(Dataset entries)

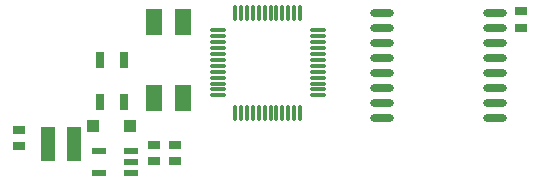
<source format=gbp>
G04*
G04 #@! TF.GenerationSoftware,Altium Limited,Altium Designer,20.2.4 (192)*
G04*
G04 Layer_Color=128*
%FSLAX25Y25*%
%MOIN*%
G70*
G04*
G04 #@! TF.SameCoordinates,121250D4-26CC-48BE-A980-2B83B7959B4A*
G04*
G04*
G04 #@! TF.FilePolarity,Positive*
G04*
G01*
G75*
%ADD18R,0.03150X0.05512*%
%ADD19R,0.03858X0.02677*%
%ADD45R,0.05512X0.08661*%
%ADD46R,0.05118X0.11811*%
%ADD47R,0.04528X0.02362*%
%ADD48R,0.03937X0.04331*%
%ADD49O,0.01181X0.05709*%
%ADD50O,0.05709X0.01181*%
%ADD51O,0.07874X0.02559*%
D18*
X-46965Y-4000D02*
D03*
X-55035D02*
D03*
Y10000D02*
D03*
X-46965D02*
D03*
D19*
X-82000Y-13244D02*
D03*
Y-18756D02*
D03*
X-37000Y-23756D02*
D03*
Y-18244D02*
D03*
X-30000Y-23756D02*
D03*
Y-18244D02*
D03*
X85300Y26156D02*
D03*
Y20644D02*
D03*
D45*
X-27079Y-2598D02*
D03*
X-36921D02*
D03*
Y22598D02*
D03*
X-27079D02*
D03*
D46*
X-72331Y-18000D02*
D03*
X-63669D02*
D03*
D47*
X-44685Y-20260D02*
D03*
Y-24000D02*
D03*
Y-27740D02*
D03*
X-55315D02*
D03*
Y-20260D02*
D03*
D48*
X-44898Y-12000D02*
D03*
X-57102D02*
D03*
D49*
X-9827Y-7634D02*
D03*
X-7858D02*
D03*
X-5890D02*
D03*
X-3921D02*
D03*
X-1953D02*
D03*
X16D02*
D03*
X1984D02*
D03*
X3953D02*
D03*
X5921D02*
D03*
X7890D02*
D03*
X9858D02*
D03*
X11827D02*
D03*
Y25634D02*
D03*
X9858D02*
D03*
X7890D02*
D03*
X5921D02*
D03*
X3953D02*
D03*
X1984D02*
D03*
X16D02*
D03*
X-1953D02*
D03*
X-3921D02*
D03*
X-5890D02*
D03*
X-7858D02*
D03*
X-9827D02*
D03*
D50*
X17634Y-1827D02*
D03*
Y142D02*
D03*
Y2110D02*
D03*
Y4079D02*
D03*
Y6047D02*
D03*
Y8016D02*
D03*
Y9984D02*
D03*
Y11953D02*
D03*
Y13921D02*
D03*
Y15890D02*
D03*
Y17858D02*
D03*
Y19827D02*
D03*
X-15634D02*
D03*
Y17858D02*
D03*
Y15890D02*
D03*
Y13921D02*
D03*
Y11953D02*
D03*
Y9984D02*
D03*
Y8016D02*
D03*
Y6047D02*
D03*
Y4079D02*
D03*
Y2110D02*
D03*
Y142D02*
D03*
Y-1827D02*
D03*
D51*
X76898Y25500D02*
D03*
Y20500D02*
D03*
Y15500D02*
D03*
Y10500D02*
D03*
Y5500D02*
D03*
Y500D02*
D03*
Y-4500D02*
D03*
Y-9500D02*
D03*
X39102Y25500D02*
D03*
Y20500D02*
D03*
Y15500D02*
D03*
Y10500D02*
D03*
Y5500D02*
D03*
Y500D02*
D03*
Y-4500D02*
D03*
Y-9500D02*
D03*
M02*

</source>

TASK ->
Once the pictures are set aside, repeat the data above exactly as written.

ANSWER BOX ->
<source format=gbp>
G04*
G04 #@! TF.GenerationSoftware,Altium Limited,Altium Designer,20.2.4 (192)*
G04*
G04 Layer_Color=128*
%FSLAX25Y25*%
%MOIN*%
G70*
G04*
G04 #@! TF.SameCoordinates,121250D4-26CC-48BE-A980-2B83B7959B4A*
G04*
G04*
G04 #@! TF.FilePolarity,Positive*
G04*
G01*
G75*
%ADD18R,0.03150X0.05512*%
%ADD19R,0.03858X0.02677*%
%ADD45R,0.05512X0.08661*%
%ADD46R,0.05118X0.11811*%
%ADD47R,0.04528X0.02362*%
%ADD48R,0.03937X0.04331*%
%ADD49O,0.01181X0.05709*%
%ADD50O,0.05709X0.01181*%
%ADD51O,0.07874X0.02559*%
D18*
X-46965Y-4000D02*
D03*
X-55035D02*
D03*
Y10000D02*
D03*
X-46965D02*
D03*
D19*
X-82000Y-13244D02*
D03*
Y-18756D02*
D03*
X-37000Y-23756D02*
D03*
Y-18244D02*
D03*
X-30000Y-23756D02*
D03*
Y-18244D02*
D03*
X85300Y26156D02*
D03*
Y20644D02*
D03*
D45*
X-27079Y-2598D02*
D03*
X-36921D02*
D03*
Y22598D02*
D03*
X-27079D02*
D03*
D46*
X-72331Y-18000D02*
D03*
X-63669D02*
D03*
D47*
X-44685Y-20260D02*
D03*
Y-24000D02*
D03*
Y-27740D02*
D03*
X-55315D02*
D03*
Y-20260D02*
D03*
D48*
X-44898Y-12000D02*
D03*
X-57102D02*
D03*
D49*
X-9827Y-7634D02*
D03*
X-7858D02*
D03*
X-5890D02*
D03*
X-3921D02*
D03*
X-1953D02*
D03*
X16D02*
D03*
X1984D02*
D03*
X3953D02*
D03*
X5921D02*
D03*
X7890D02*
D03*
X9858D02*
D03*
X11827D02*
D03*
Y25634D02*
D03*
X9858D02*
D03*
X7890D02*
D03*
X5921D02*
D03*
X3953D02*
D03*
X1984D02*
D03*
X16D02*
D03*
X-1953D02*
D03*
X-3921D02*
D03*
X-5890D02*
D03*
X-7858D02*
D03*
X-9827D02*
D03*
D50*
X17634Y-1827D02*
D03*
Y142D02*
D03*
Y2110D02*
D03*
Y4079D02*
D03*
Y6047D02*
D03*
Y8016D02*
D03*
Y9984D02*
D03*
Y11953D02*
D03*
Y13921D02*
D03*
Y15890D02*
D03*
Y17858D02*
D03*
Y19827D02*
D03*
X-15634D02*
D03*
Y17858D02*
D03*
Y15890D02*
D03*
Y13921D02*
D03*
Y11953D02*
D03*
Y9984D02*
D03*
Y8016D02*
D03*
Y6047D02*
D03*
Y4079D02*
D03*
Y2110D02*
D03*
Y142D02*
D03*
Y-1827D02*
D03*
D51*
X76898Y25500D02*
D03*
Y20500D02*
D03*
Y15500D02*
D03*
Y10500D02*
D03*
Y5500D02*
D03*
Y500D02*
D03*
Y-4500D02*
D03*
Y-9500D02*
D03*
X39102Y25500D02*
D03*
Y20500D02*
D03*
Y15500D02*
D03*
Y10500D02*
D03*
Y5500D02*
D03*
Y500D02*
D03*
Y-4500D02*
D03*
Y-9500D02*
D03*
M02*

</source>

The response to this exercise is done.